O Retrato de Dorian Gray - Cap. 14: Capítulo 14 Pág. 240 / 335

Chegou de novo a luz à tela e examinou-a. A superfície parecia achar-se tal qual ele a deixara, sem haver sofrido a mais leve alteração. Era de dentro, parecia, que provinha aquela ignomínia, aquele horror. Devido a alguma estranha intensificação da vida interior, a lepra do pecado ia lentamente devorando o quadro. Não era tão terrível a putrefacção dum cadáver numa sepultura inquinada de humidade.

A mão tremeu-lhe, e a vela caiu-lhe do castiçal, ficando a arder no chão. Pôs-lhe o pé em cima e apagou-a. Depois atirou-se para cima da cadeira desconjuntada que estava ao pé da mesa e tapou a cara com as mãos.

- Meu Deus, Dorian, que lição! que terrível lição! Como única resposta, ouviu o soluçar do jovem, junto à janela.

- Reze, Dorian, reze! - murmurou. - Que nos ensinaram a dizer na nossa infância? «Não nos deixeis cair em tentação.

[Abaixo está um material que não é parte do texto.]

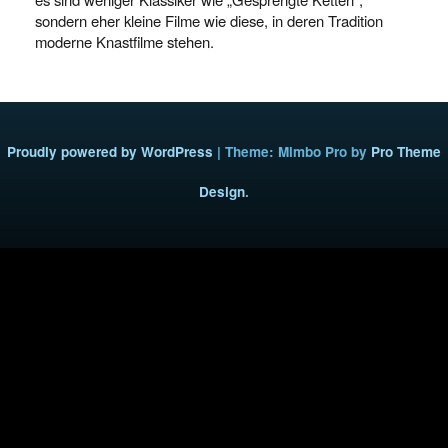
sondern eher kleine Filme wie diese, in deren Tradition
moderne Knastfilme stehen.
Proudly powered by WordPress
|
Theme: Mimbo Pro by
Pro Theme
Design
.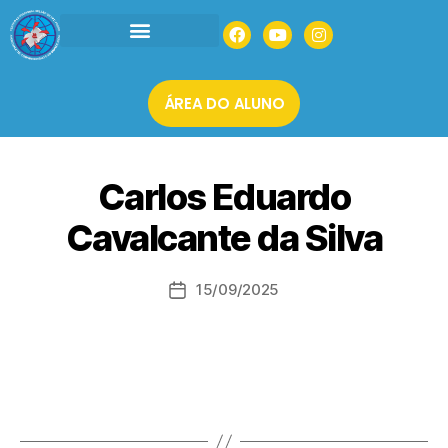
INSTITUCIONAL
AGENDAR UMA VISITA
MATRÍCULAS 2026
ÁREA DO ALUNO
Carlos Eduardo
Cavalcante da Silva
15/09/2025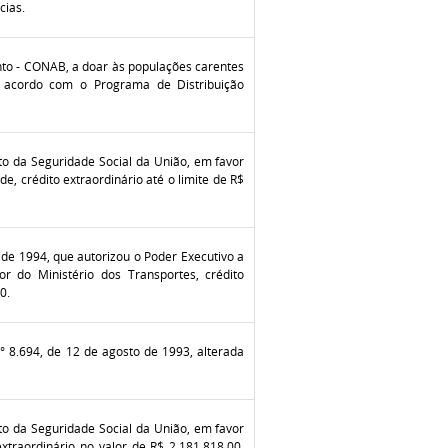
cias.
to - CONAB, a doar às populações carentes
e acordo com o Programa de Distribuição
to da Seguridade Social da União, em favor
e, crédito extraordinário até o limite de R$
o de 1994, que autorizou o Poder Executivo a
r do Ministério dos Transportes, crédito
0.
 n° 8.694, de 12 de agosto de 1993, alterada
to da Seguridade Social da União, em favor
extraordinário no valor de R$ 2.181.818,00,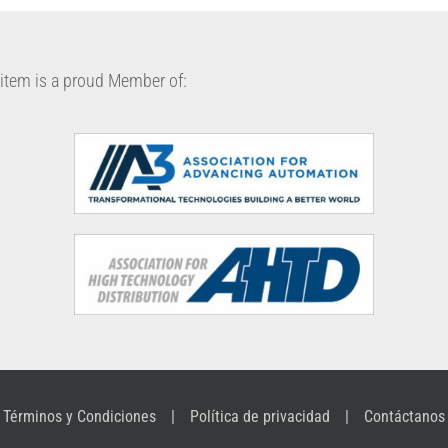
item is a proud Member of:
Términos y Condiciones
Política de privacidad
Contáctanos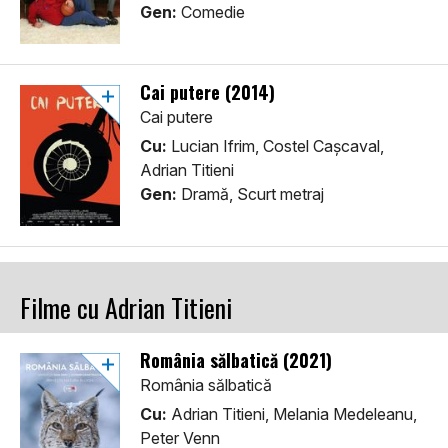
Gen:
Comedie
Cai putere (2014)
Cai putere
Cu:
Lucian Ifrim, Costel Cașcaval,
Adrian Titieni
Gen:
Dramă, Scurt metraj
Filme cu Adrian Titieni
România sălbatică (2021)
România sălbatică
Cu:
Adrian Titieni, Melania Medeleanu,
Peter Venn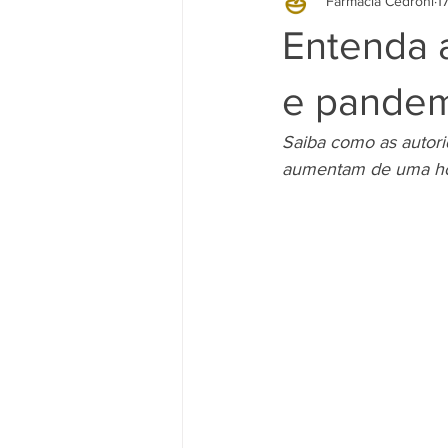
Farmácia Cedroni
1
Entenda a
e pandem
Saiba como as autori
aumentam de uma ho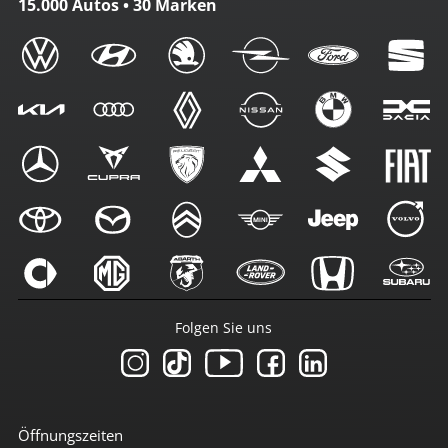
15.000 Autos • 30 Marken
Folgen Sie uns
Öffnungszeiten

Perdoai os nossos pecados. Purificai-nos das nossas iniquidades». Digamos isso ambos. A prece do seu orgulho foi atendida. Também o há-de ser a do seu arrependimento. Adorei-o demais. Eis o meu castigo. Você adorou-se também demais. Somos ambos castigados.

Dorian Gray voltou-se lentamente e fitou nele os olhos marejados de lágrimas.

- É demasiado tarde, Basil - balbuciou.